**Work request**
Using the entries below, write out the line with "fruit: present [204,227,236,255]", the line with "cup: present [349,572,385,600]", and every line in between, exactly as each is written.

**Material provided**
┄┄┄┄┄┄┄┄┄┄┄┄┄┄┄┄┄┄┄┄

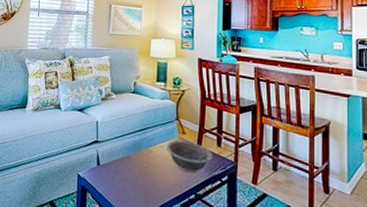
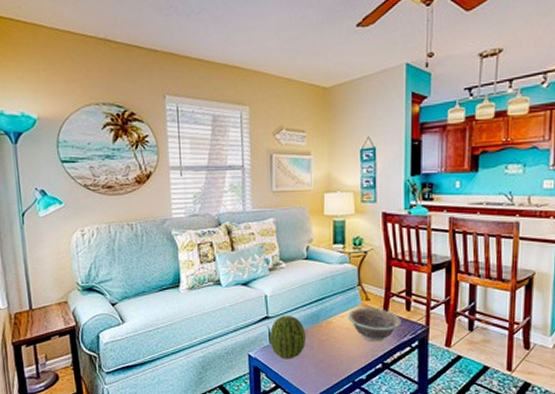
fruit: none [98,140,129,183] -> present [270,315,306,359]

┄┄┄┄┄┄┄┄┄┄┄┄┄┄┄┄┄┄┄┄

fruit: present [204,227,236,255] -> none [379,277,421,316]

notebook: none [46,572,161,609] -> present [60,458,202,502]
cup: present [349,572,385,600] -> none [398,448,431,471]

┄┄┄┄┄┄┄┄┄┄┄┄┄┄┄┄┄┄┄┄

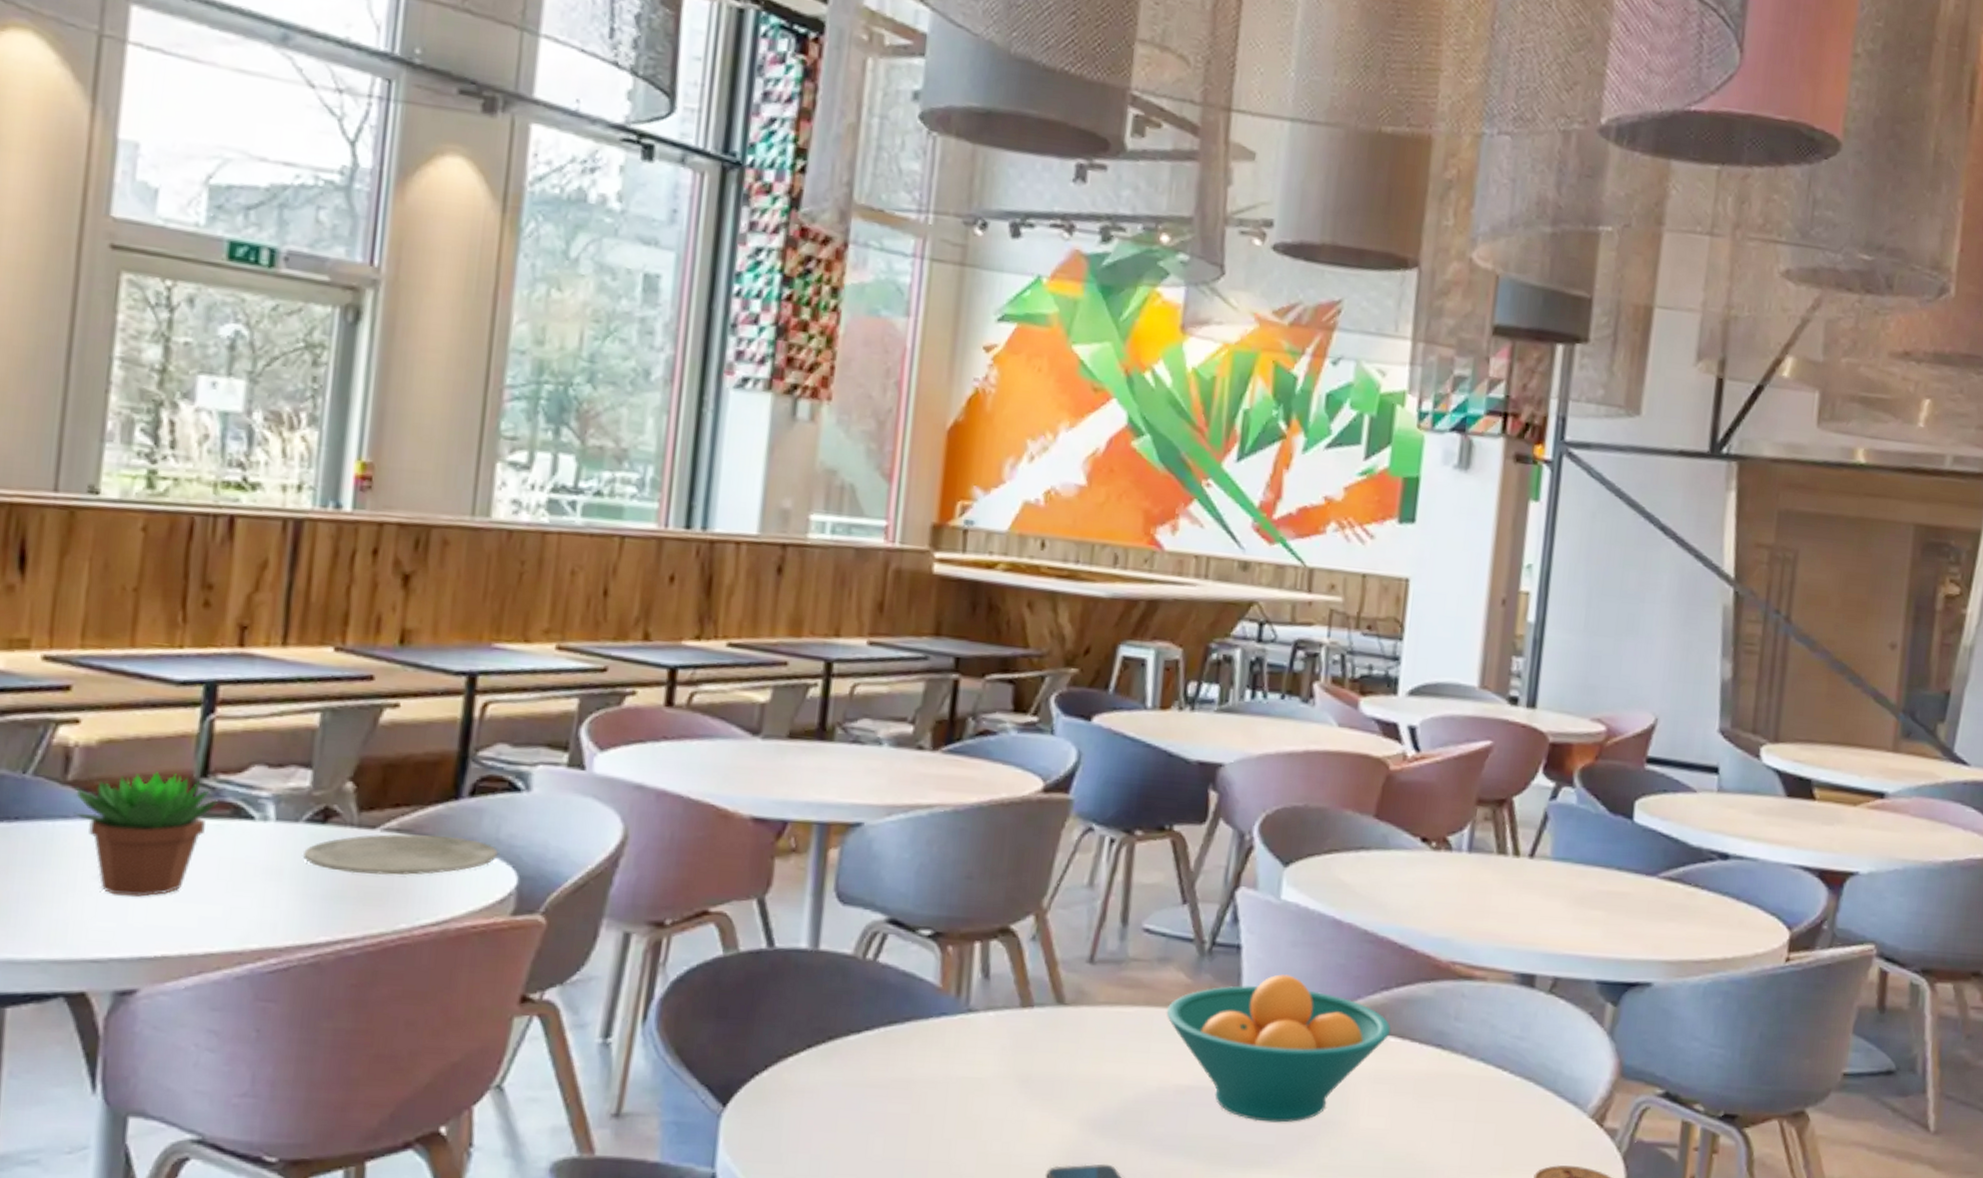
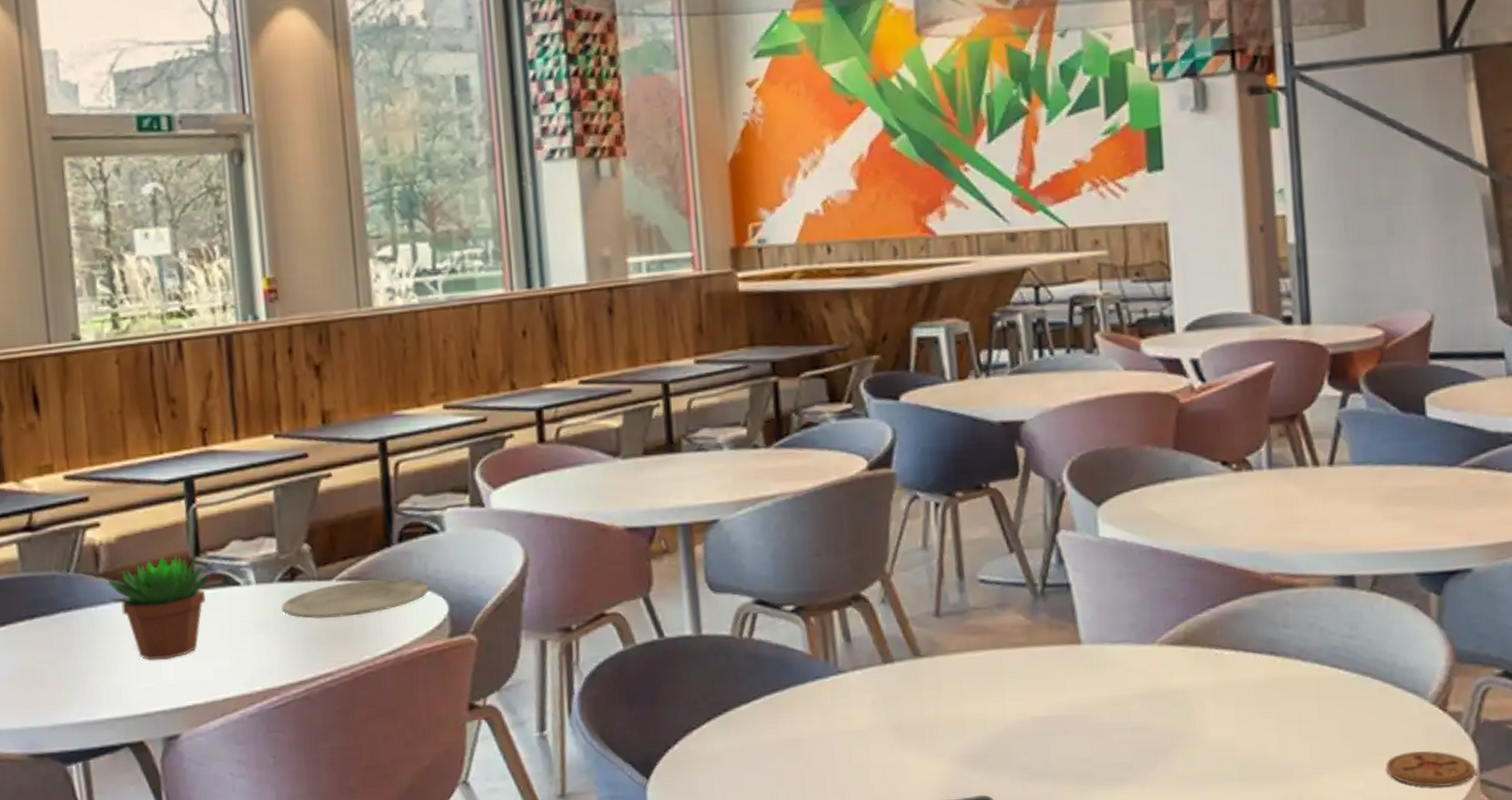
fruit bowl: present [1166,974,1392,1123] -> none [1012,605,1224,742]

┄┄┄┄┄┄┄┄┄┄┄┄┄┄┄┄┄┄┄┄

**Answer to this problem**
fruit: present [204,227,236,255] -> none [379,277,421,316]

notebook: none [46,572,161,609] -> present [60,458,202,502]
cup: present [349,572,385,600] -> none [398,448,431,471]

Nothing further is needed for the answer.